(Yapılacaklar)
(a) Belge metninde "Bununla birlikte, AİHM'e" sözlerini içeren ifadeyle açılıp "(para: 52, 65)" ile kapanan bölümü harfi harfine alıntılayın.
(b) Belge metnine göre Necmettin Erbakan, üzerinde önemle durulan grup konuşmasını hangi tarihte yapmıştır?
(c) Belge metninde adı geçen bütün kişileri sıralayın.

(Belge metni)
┄┄┄┄┄┄┄┄┄┄

Ne var ki, bu tür bir çok-hukukluluk sisteminde cinsiyet ayrımcılığı da güdülür ve demokratik toplum düzeninde hiçbir ayrımcılığa yer yoktur. (para: 70) Bu bağlamda, RP'nin yönetici kadroları tarafından örneğin türban konusunda dile getirilen görüşlerin sözleşme sistemine uygunluğu iddiâ edilemez. Bu kimseler, türbanın bir insan hakkı olduğu görüşüne yaslanarak, demokratik toplum düzeni içinde inançların açığa vurulmasını savunmaktadırlar. (para: 51) Kezâ, kamusal alanda çalışma saatlerinin dînî esaslara göre düzenlenmesi gibi talepleri, bu alanda açık bir ayrımcılığın yerleştirilmesi amacındadır. (para: 73)
Bununla birlikte, AİHM'e göre Türkiye'de laiklik konusunun dâimâ sosyal bir çatışmanın konusu hâline gelmiş olması, laikliğin tesis edilebilmesinin oldukça güç koşullar altında olması, laikliğin de demokratik toplum düzeninin ayrılmaz bir parçası olduğu dikkate alındığında, "ulusal makamların konuya ilişkin farklı değerlendirmeler yapmaları"nı doğal bir zorunluluk hâline getirmektedir. Ve bu konular RP'nin program ve tüzüğünde yer almayıp yönetici kadrosunun ve üyelerinin eylem ve söylemlerinde ifâdelerini bulsa da "Türkiye'nin şartları dikkate alındığında", "ulusal makamların farklı değerlendirmeler yapmaları" mümkündür. (para: 52, 65)
AİHM'in, Anayasa Mahkemesi tarafından geçerli bulunan kanıtları topladığı üçüncü iddiâ ise RP'nin, devletin siyasî ve hukukî yapısını zor kullanarak (cihat yoluyla) değiştirerek dînî esaslara dayalı bir devlet ve kamu düzeni kurmaya çalıştığıydı. Nitekim, AİHM'e göre RP'nin yönetici kadrosunun ve bazı üyelerinin bu konuda şiddete başvuracaklarını ifâde etmeleri, kapatma karârının alınmasında üçüncü temel noktadır ve AİHM, Genel Başkan Necmettin Erbakan'ın 13 Nîsan 1994 târihinde yaptığı grup konuşmasında, RP'nin hedeflediği sosyal değişimin "kanlı mı kansız mı" olacağı yönündeki açıklaması üzerinde önemle durmuştur. (para: 71)
Ayrıca, Şevki Yılmaz'ın Nîsan 1994'te cihatla ilgili yaptığı açıklamalar ve iktidâra geldikten sonra "Müslümanların silâhlanmaları" konusunda sarf ettiği sözler de yine bu kapsamda değerlendirilmiştir. (para: 71) Ve parti üyelerinden Hasan Hüseyin Ceylan'ın 14 Mart 1993 târihinde yaptığı şu açıklamalar da AİHM'in üzerinde durduğu başka açıklamalardır: "Bu ülke bizimdir; ama, rejim bize âit değildir. Rejim ve Kemalizm, diğerlerine âittir. (…) 'Kırıkkale halkının ellerinde öleceksiniz!' derken sizi kastediyorum. (…) Ordu diyor ki, 'PKK taraftarıysanız kabul; ama, şeriatçıysanız aslâ!' Meseleyi böyle çözemezsiniz; çözülmesini istiyorsanız, çözüm şeriattır." (para: 25, 75)

┄┄┄┄┄┄┄┄┄┄

(Listelenen satırlar)
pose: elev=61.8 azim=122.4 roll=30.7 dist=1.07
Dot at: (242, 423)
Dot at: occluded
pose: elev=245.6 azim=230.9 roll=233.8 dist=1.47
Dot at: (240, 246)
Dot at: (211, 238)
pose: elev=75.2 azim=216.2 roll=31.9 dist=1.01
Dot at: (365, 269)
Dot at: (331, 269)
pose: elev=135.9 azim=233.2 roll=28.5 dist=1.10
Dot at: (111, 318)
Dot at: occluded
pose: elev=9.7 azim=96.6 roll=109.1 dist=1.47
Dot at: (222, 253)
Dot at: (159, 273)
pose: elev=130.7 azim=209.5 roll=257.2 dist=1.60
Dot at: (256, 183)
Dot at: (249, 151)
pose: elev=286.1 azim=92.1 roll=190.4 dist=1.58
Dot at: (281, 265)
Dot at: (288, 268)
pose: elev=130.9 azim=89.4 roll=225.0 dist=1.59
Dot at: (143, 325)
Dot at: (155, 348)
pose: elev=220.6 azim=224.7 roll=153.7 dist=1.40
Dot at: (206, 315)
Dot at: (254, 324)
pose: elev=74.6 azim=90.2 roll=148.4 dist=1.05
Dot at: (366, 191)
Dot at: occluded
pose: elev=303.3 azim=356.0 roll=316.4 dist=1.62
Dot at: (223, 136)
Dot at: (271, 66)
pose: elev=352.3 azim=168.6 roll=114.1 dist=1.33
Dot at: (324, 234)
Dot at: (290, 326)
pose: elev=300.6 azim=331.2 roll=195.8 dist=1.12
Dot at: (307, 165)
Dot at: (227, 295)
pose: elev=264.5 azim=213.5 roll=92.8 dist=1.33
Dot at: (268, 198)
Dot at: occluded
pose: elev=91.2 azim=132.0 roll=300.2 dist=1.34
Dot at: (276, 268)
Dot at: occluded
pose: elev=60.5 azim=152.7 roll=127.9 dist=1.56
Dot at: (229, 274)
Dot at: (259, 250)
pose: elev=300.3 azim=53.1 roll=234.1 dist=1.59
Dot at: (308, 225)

┄┄┄┄┄┄┄┄┄┄

(Tam çözümler)
(a)
Bununla birlikte, AİHM'e göre Türkiye'de laiklik konusunun dâimâ sosyal bir çatışmanın konusu hâline gelmiş olması, laikliğin tesis edilebilmesinin oldukça güç koşullar altında olması, laikliğin de demokratik toplum düzeninin ayrılmaz bir parçası olduğu dikkate alındığında, "ulusal makamların konuya ilişkin farklı değerlendirmeler yapmaları"nı doğal bir zorunluluk hâline getirmektedir. Ve bu konular RP'nin program ve tüzüğünde yer almayıp yönetici kadrosunun ve üyelerinin eylem ve söylemlerinde ifâdelerini bulsa da "Türkiye'nin şartları dikkate alındığında", "ulusal makamların farklı değerlendirmeler yapmaları" mümkündür. (para: 52, 65)

(b) 13 Nîsan 1994 târihinde.

(c) Necmettin Erbakan, Şevki Yılmaz, Hasan Hüseyin Ceylan